In one respect, our attempts at RedMonk to quantify developer behaviors are no different than our qualitative research: we go to where the developers are. But for our purposes, not all developer communities are created equal.
Whether we’re examining GitHub, Hacker News, Ohloh, Popcon, Stack Overflow or another developer environment, we’re most interested in communities we believe to be predictive. Surveying conservative enterprise buyers, for example, recalls the (apparently apocryphal) Henry Ford maxim: “If I’d asked my customers what they wanted, they’d have said a faster horse.”
That being said, it’s useful to understand what the differences are – if any – between more aggressive and more conservative technical communities. To explore a more representative sample, rather than the self-selected audiences we typically focus on, I used Google Community Surveys.
The screening question for our audience was simple: “I am a software developer.” Those who answered “Yes” were asked a second question: “I use a Distributed Version Control System (DVCS) such as Git rather than a centralized alternative such as CVS or Subversion.” The question’s neutrality is arguable, and it obviously doesn’t allow side by side usage, but the primary intent is to elicit preferences.
Previously, an examination of Ohloh’s repositories indicated that amongst that sample of open source projects, 31% were using some form of decentralized version control systems (DVCS) against 67% employing centralized alternatives (~2% were undetermined). The question was how this usage pattern compared against a more random sample of the developer population at large.
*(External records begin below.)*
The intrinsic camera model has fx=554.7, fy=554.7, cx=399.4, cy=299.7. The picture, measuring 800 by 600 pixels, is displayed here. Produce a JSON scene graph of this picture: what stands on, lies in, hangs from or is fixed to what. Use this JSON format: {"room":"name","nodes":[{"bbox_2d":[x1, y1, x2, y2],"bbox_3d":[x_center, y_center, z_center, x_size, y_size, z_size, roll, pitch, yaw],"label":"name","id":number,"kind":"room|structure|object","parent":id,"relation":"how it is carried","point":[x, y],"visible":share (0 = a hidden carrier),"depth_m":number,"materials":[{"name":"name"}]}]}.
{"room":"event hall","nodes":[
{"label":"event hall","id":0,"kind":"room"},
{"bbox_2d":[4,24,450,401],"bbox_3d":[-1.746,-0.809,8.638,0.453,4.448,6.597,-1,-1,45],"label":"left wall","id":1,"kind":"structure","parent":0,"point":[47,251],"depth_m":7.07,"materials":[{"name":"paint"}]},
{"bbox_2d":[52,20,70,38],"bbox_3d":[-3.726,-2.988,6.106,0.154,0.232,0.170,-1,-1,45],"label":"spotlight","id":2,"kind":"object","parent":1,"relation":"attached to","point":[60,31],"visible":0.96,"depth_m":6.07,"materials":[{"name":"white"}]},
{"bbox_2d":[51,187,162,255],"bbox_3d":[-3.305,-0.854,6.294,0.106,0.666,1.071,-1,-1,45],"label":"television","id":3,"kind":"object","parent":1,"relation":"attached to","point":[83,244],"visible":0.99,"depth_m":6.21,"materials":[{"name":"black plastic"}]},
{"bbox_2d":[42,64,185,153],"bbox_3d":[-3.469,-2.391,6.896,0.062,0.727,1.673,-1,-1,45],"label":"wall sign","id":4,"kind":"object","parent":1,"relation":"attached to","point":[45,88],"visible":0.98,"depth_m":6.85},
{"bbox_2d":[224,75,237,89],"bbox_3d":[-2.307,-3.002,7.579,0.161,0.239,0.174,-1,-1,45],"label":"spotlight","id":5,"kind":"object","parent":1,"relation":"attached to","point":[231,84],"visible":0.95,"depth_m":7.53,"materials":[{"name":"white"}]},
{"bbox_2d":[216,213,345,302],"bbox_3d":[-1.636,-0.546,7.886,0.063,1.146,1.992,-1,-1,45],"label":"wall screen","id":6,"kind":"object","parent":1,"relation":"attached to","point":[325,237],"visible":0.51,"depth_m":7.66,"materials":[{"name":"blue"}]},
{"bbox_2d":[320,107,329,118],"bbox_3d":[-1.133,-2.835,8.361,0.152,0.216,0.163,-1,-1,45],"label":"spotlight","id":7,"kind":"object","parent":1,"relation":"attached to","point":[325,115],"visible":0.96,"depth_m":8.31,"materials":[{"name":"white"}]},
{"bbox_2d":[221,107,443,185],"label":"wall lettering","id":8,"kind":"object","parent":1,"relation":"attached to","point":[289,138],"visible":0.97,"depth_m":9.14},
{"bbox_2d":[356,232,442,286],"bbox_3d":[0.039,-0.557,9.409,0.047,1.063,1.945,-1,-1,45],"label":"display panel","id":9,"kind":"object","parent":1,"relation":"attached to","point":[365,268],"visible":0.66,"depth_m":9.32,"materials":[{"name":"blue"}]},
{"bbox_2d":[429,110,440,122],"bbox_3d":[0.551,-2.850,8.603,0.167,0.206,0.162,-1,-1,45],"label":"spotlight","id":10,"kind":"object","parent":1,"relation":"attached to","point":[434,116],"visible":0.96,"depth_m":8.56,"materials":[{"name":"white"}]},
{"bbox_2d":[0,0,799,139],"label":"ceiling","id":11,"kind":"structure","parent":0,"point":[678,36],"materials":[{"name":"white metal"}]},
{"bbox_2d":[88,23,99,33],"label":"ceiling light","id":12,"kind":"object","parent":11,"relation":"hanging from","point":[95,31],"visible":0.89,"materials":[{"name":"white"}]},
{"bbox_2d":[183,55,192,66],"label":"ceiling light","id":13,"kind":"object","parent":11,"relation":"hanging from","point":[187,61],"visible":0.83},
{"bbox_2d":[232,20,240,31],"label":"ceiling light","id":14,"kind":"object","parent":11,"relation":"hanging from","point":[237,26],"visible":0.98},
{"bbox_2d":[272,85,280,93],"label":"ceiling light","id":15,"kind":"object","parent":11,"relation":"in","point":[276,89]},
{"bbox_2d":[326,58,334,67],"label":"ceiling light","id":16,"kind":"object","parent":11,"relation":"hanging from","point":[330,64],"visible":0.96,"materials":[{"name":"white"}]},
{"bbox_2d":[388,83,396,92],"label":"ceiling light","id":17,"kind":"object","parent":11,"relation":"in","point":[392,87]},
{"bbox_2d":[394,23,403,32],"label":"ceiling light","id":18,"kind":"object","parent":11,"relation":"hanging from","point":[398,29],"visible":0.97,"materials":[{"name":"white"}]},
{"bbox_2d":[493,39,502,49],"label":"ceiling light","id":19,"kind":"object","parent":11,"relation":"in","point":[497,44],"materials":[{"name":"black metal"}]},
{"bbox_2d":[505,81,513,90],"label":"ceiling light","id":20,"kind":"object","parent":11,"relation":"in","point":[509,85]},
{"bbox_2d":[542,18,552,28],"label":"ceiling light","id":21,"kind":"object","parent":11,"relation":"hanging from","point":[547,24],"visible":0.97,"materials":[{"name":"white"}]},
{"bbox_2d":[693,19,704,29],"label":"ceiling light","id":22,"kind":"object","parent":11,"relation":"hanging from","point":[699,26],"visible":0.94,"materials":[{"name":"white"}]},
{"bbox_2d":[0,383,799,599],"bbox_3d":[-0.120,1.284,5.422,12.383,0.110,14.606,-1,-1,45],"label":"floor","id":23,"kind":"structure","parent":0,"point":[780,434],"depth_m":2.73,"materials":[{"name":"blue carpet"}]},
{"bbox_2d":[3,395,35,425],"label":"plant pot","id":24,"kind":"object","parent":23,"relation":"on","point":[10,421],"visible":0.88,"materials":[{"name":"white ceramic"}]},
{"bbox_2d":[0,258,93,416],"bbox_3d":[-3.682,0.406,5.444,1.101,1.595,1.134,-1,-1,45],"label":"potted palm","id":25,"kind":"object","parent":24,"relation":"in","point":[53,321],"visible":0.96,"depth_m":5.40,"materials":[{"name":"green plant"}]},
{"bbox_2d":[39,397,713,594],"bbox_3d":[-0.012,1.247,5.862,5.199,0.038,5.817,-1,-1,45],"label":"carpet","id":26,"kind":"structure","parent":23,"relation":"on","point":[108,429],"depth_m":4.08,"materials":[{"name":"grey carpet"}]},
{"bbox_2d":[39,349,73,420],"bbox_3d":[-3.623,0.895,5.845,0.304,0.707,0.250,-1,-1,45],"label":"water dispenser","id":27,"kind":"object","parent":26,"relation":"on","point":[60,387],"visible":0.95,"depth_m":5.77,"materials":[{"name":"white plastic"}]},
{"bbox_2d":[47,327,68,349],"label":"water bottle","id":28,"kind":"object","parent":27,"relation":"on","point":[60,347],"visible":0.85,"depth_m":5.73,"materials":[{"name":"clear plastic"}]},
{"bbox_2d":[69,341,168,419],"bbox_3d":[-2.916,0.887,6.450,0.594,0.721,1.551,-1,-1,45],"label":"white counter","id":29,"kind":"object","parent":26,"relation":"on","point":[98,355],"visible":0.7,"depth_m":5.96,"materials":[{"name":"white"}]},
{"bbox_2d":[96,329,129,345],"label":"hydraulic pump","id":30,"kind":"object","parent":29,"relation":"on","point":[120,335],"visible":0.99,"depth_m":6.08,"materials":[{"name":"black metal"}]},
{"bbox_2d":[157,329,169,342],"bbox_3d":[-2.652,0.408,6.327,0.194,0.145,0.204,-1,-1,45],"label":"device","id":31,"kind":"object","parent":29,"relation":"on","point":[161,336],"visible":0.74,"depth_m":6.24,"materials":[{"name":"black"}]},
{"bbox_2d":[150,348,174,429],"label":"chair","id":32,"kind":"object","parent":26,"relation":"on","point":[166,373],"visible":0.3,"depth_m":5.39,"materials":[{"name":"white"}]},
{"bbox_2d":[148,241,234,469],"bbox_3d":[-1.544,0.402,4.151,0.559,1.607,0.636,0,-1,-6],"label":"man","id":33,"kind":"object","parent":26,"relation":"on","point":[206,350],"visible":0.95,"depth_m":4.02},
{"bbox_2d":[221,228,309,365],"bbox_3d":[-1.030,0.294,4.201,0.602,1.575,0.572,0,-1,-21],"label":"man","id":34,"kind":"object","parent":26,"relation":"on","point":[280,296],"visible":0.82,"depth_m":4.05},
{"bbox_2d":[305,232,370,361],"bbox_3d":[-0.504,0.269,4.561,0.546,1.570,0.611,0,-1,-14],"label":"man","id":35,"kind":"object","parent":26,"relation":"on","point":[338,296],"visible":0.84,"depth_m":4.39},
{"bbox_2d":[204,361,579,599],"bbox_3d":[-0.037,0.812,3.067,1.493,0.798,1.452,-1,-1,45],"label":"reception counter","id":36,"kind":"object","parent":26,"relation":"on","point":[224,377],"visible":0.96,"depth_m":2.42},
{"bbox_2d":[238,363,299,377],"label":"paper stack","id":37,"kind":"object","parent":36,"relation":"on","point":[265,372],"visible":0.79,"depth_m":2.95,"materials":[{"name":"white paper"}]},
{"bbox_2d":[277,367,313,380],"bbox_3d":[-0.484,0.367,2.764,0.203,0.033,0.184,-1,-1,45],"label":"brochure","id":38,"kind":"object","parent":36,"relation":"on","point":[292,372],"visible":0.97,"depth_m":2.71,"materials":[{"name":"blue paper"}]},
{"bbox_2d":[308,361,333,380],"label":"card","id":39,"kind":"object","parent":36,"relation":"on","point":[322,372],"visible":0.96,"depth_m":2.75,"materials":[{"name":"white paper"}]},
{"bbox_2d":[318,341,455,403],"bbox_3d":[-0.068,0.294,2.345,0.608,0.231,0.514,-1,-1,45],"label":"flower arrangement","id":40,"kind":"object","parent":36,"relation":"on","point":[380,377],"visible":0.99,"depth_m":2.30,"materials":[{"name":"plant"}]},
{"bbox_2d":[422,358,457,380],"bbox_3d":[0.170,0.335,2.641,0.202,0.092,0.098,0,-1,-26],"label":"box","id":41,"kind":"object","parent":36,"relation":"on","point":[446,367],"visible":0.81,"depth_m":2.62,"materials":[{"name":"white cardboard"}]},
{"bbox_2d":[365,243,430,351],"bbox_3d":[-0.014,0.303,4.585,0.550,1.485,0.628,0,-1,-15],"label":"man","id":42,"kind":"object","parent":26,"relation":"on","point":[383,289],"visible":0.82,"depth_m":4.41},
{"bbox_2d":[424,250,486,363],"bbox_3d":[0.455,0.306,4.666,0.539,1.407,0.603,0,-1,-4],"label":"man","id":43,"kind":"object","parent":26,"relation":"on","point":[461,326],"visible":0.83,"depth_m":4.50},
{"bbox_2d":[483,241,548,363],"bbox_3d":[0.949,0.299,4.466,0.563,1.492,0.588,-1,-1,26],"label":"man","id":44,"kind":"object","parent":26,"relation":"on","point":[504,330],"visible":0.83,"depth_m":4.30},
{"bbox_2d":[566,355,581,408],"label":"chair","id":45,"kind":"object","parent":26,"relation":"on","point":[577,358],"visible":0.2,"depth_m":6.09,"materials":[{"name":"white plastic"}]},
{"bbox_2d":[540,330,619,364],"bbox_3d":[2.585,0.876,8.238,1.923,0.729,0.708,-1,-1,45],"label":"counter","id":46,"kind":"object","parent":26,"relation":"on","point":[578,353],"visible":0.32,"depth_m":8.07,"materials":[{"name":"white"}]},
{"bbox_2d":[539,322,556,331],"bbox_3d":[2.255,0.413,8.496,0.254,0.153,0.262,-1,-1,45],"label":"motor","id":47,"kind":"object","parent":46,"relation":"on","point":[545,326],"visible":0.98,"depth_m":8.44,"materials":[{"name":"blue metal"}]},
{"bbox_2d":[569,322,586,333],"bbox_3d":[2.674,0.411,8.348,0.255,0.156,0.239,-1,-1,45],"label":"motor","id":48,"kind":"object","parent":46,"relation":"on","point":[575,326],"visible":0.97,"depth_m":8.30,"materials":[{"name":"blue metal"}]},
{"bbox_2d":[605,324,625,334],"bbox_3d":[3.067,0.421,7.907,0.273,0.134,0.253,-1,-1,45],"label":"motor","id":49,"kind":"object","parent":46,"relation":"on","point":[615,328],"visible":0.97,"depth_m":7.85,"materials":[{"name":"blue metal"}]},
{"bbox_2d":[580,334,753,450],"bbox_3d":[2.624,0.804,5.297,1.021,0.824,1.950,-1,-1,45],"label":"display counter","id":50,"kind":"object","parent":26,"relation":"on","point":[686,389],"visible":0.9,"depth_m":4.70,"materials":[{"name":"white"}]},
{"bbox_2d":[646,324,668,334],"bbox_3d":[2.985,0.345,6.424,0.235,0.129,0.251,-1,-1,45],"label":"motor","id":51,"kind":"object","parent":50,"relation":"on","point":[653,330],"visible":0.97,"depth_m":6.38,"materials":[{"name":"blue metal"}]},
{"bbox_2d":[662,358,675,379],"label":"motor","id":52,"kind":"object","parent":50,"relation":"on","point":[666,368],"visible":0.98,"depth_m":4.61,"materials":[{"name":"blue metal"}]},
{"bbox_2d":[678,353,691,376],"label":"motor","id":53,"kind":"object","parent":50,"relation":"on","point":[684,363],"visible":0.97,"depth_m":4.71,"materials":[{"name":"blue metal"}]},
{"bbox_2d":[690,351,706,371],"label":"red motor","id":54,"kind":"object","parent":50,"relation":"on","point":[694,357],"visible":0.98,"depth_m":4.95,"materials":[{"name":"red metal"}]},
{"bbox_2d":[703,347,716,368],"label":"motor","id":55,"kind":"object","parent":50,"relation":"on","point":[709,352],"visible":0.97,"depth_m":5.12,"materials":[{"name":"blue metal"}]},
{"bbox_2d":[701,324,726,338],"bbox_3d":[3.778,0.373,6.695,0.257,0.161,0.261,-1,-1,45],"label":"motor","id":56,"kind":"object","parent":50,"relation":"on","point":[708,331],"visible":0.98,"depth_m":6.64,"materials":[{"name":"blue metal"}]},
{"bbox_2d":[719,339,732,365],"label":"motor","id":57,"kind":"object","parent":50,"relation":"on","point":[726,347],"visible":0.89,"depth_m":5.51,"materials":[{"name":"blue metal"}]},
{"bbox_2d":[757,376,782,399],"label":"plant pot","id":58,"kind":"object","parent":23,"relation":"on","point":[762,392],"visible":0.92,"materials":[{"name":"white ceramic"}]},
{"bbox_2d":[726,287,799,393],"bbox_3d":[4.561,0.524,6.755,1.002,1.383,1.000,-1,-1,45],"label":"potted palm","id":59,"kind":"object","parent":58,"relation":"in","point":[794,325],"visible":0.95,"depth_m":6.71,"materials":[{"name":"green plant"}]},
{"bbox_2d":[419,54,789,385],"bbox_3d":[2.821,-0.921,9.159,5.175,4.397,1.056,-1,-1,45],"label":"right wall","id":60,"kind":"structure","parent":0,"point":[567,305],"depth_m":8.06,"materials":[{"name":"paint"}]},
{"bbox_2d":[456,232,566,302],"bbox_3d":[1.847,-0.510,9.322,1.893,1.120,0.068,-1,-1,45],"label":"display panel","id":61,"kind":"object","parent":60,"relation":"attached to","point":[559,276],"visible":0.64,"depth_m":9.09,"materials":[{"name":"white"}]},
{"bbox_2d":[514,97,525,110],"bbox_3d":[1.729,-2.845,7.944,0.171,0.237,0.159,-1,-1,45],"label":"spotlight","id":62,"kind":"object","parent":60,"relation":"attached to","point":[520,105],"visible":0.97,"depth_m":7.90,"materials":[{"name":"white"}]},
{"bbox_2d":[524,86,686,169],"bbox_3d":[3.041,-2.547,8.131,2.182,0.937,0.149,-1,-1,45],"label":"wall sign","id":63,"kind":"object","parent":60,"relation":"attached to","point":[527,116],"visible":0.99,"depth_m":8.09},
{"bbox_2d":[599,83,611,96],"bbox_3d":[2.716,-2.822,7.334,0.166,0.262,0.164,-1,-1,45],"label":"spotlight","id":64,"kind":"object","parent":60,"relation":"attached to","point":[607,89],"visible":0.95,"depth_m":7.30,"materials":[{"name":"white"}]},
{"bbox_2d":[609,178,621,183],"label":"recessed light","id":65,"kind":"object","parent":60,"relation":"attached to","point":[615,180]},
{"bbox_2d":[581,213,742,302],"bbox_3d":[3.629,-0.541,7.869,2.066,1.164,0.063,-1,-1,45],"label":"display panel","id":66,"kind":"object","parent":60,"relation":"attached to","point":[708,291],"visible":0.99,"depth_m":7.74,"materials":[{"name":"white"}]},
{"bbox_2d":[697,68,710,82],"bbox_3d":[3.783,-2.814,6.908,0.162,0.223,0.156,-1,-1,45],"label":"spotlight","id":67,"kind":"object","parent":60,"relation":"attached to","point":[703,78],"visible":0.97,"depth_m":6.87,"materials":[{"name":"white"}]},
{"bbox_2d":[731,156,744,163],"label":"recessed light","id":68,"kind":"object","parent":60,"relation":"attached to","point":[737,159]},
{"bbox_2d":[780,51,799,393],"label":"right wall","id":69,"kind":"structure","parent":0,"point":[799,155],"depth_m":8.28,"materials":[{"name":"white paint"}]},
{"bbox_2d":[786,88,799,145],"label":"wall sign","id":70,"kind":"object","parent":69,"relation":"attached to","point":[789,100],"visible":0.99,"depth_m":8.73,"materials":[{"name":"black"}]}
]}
The answer was, in general, that it appeared generally inline with average developer preferences.
Those who answered both questions yielded a sample size of several hundred software developer respondents. Of these, over a third (35%) reported using DVCS against 65% leveraging centralized systems such as Subversion. It’s somewhat interesting that a random sample is more aggresive in their usage of DVCS tools than a presumably technically sophisticated audience of open source developers, but one likely explanation is that Ohloh’s surveyed repositories include a substantial number of artifact projects for whom the costs of migrating to DVCS are not justified, and thus the actual traction for decentralized tools in that dataset is underreported.
Whatever the explanation, the fact that the DVCS traction reported previously in our specialized source is corroborated by a random sample is interesting. If we assume, as speculated above, that DVCS traction is systemically underreported, this may support the hypothesis that the developer communities we survey are in fact predictive of general adoption.
In addition to providing general answers, the Google survey included some interesting demographic data. Inferring age, gender, income and so on, Google breaks down respondents by category. Some, such as distribution of answers by income, were of insufficient sample sizes to even be worth reporting. And while Age and Gender are not technically statistically significant, the number of respondents (several dozen to multiple hundred, depending) was enough to make the ansewrs interesting.
Amongst our population, here is the breakdown of DVCS usage by Age.
DVCS usage trends for age were generally predictable: younger developers were more likely (by almost 10%) to use DVCS. Interestingly, however, the DVCS usage proved most popular by the elder segment of the younger group: respondents 35-44 were the most likely to use DVCS out of any age group (41.3%). DVCS was next most popular with developers aged 18-24 (38%) and was least popular with developers 65 and over (24.1%).
Again, the numbers must be taken with a grain of salt because of the lack of technical statistical significance, but they’re interesting nevertheless. Gender was even more so.
For reasons that are unclear, in this sample men were almost 10% more likely than women to use DVCS systems. As mentioned, the results cannot be projected to a general population because of the sample size, but the numbers in each case were better than a hundred. No obvious explanations present themselves for these results, presuming that they reflect an actual trend and are not the product of mere sample size issues.
In any event, this data – small sample size caveats and all – suggests that DVCS adoption is not an artifact of the predictive communities we focus on, and is indeed a real trend amongst the larger developer population. Vendors would do well to plan accordingly.